Repeat word for word the passage of the text on Cincius and legion sizes between "On the one hand, this" and "have inserted maniple.", inclusive.

Exercise text —
-*-
On the one hand, this could be a case of faulty transcription.  Gellius might have had access to the original text (some 300 or so years old) when he composed his work, and a later copyist might have erred in some way or other.  After all, the maniple might have been familiar as a republican thing, and in a gap in the text the copyist might have inserted maniple. 

On the other hand, there are other issues with the quotation.  For instance, how many men did the Cincius think were in a legion?  Polybius (1.16.1ff) says that a mid-republican legion numbered about 4300, 5000 in times of turbulence (6.20.1ff), while Livy (22.36.2-3) says it was 5300 late in the Second Punic War, with an additional 300 cavalry.  When 4300 or 5300, is divided by 60, 30, and 10 we get some odd numbers indeed. 

So if there is a mistake, where is it?  A mid-republican Cincius with real practical military experience seems unlikely to have made this kind of mistake.  It could then be that Gellius' Cincius is not the earlier one.  That said, if it is accurate (or matches Cincius exactly, and Cincius was mid-republican and knew what he was talking about), it could be things were never as fixed as we sometimes think they are.  Those 4000-5000-strong legions were only ever approximations, and the arrival of the cohort might have come about in a random sort of way alongside the maniple. 

There's also a way to make sense of the three divisions, 60 centuries, 30 maniples, and 10 cohorts in a legion:  make it 6000-strong.  In that case, we get centuries of 100 men, maniples of 200 men, and cohorts of 600 men.  These figures are much more in line with what we know about these sizes of these divisions.  Centuries are usually in the 100 range (80-100), maniples in the double century range (160-200), and cohorts in the 500 range (600 for double-cohorts - I know the number is off).  This solution, the 6000-man legion, would make sense of Cincius' numbers.  We could also do it the other way, however, and work backwards:  if the centuries contained 80 men, that would give us about 4800-strong legions.  The 160-man maniple and the 480-strong cohort make sense too - and the chronology works well, as noted earlier, for all these items being together (see Sekunda p 356 in this, admittedly not in the preview).

This brings us back round to Cincius:  even this, on the surface, odd bit in book seven would seem to be pretty accurate.  The association of Cincius the military writer with Cincius the mid-republican praetor works, at least on the basis of the accuracy of what he says and his subject matter, assuming Aulus Gellius has quoted him accurately.  What it doesn't do is help us to understand how Isidore got from Cincius-via-Gellius' figures to his own.  The 6000-legion is still too big.  A 4800-legion would also be big too for the seventh century (the 4th-6th century ones were 1000-1500).  Even if the maniple continued to be used into the imperial era in some capacity or other, other numbers are off.
-*-
Extracted data —
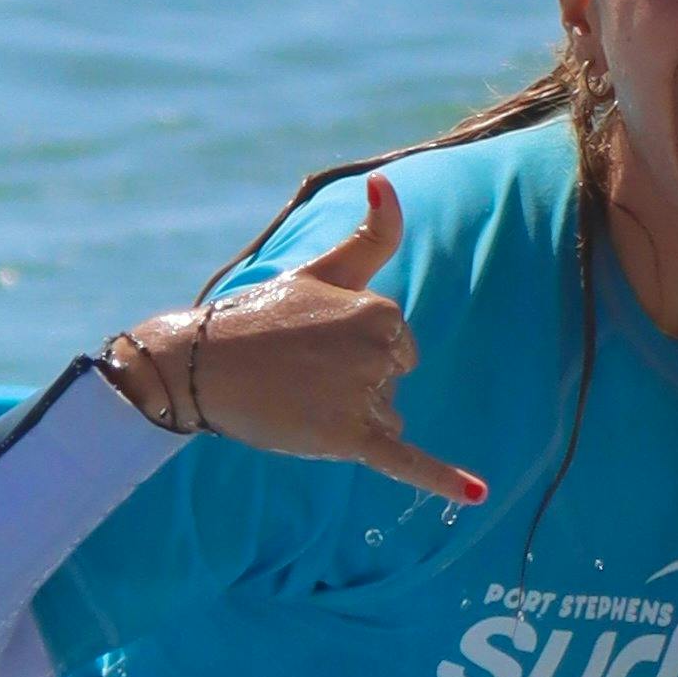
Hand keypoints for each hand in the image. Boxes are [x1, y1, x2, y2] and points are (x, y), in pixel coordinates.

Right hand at [104, 179, 487, 503]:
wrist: (200, 364)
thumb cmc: (261, 314)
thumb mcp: (321, 270)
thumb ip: (369, 236)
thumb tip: (387, 180)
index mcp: (382, 312)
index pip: (397, 345)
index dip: (353, 349)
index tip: (310, 343)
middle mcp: (382, 353)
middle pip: (395, 381)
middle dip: (357, 383)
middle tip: (300, 372)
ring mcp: (366, 398)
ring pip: (386, 419)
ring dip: (351, 418)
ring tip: (297, 399)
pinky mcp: (349, 440)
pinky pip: (406, 462)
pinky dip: (443, 480)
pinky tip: (477, 496)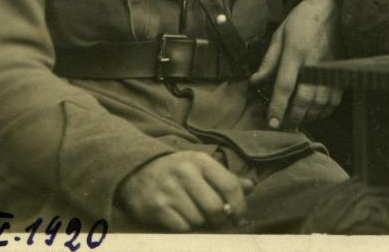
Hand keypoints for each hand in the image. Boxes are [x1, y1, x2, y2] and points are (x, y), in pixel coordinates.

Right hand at [117, 151, 253, 230]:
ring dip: (201, 223)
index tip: (239, 217)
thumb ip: (226, 178)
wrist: (137, 170)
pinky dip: (186, 228)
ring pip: (198, 220)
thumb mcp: (201, 166)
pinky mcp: (155, 207)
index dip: (240, 206)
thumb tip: (251, 187)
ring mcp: (168, 191)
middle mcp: (185, 173)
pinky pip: (181, 228)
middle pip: (215, 208)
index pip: (230, 185)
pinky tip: (182, 219)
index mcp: (200, 161)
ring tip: (196, 215)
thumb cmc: (177, 170)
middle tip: (218, 221)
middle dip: (220, 219)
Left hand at [250, 0, 342, 129]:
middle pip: (304, 99)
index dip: (277, 107)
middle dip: (293, 117)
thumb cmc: (300, 21)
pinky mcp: (340, 70)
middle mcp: (314, 63)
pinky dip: (324, 110)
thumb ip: (268, 62)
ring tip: (297, 120)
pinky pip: (334, 98)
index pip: (285, 86)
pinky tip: (315, 112)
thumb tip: (255, 83)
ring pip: (320, 102)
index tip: (272, 123)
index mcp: (295, 53)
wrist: (328, 7)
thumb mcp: (279, 37)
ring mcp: (330, 68)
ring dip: (308, 116)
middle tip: (283, 126)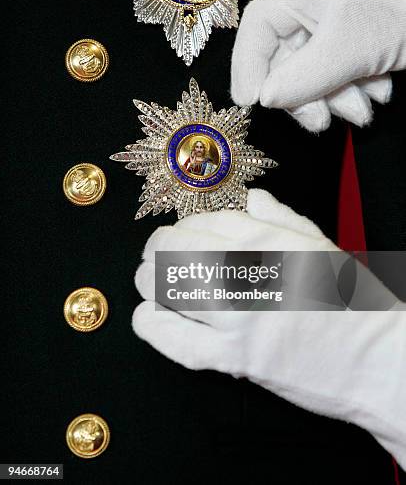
-*-
Answer box —
On the one hand, this could be a case of faulty transcription.  Gellius might have had access to the original text (some 300 or so years old) when he composed his work, and a later copyist might have erred in some way or other.  After all, the maniple might have been familiar as a republican thing, and in a gap in the text the copyist might have inserted maniple.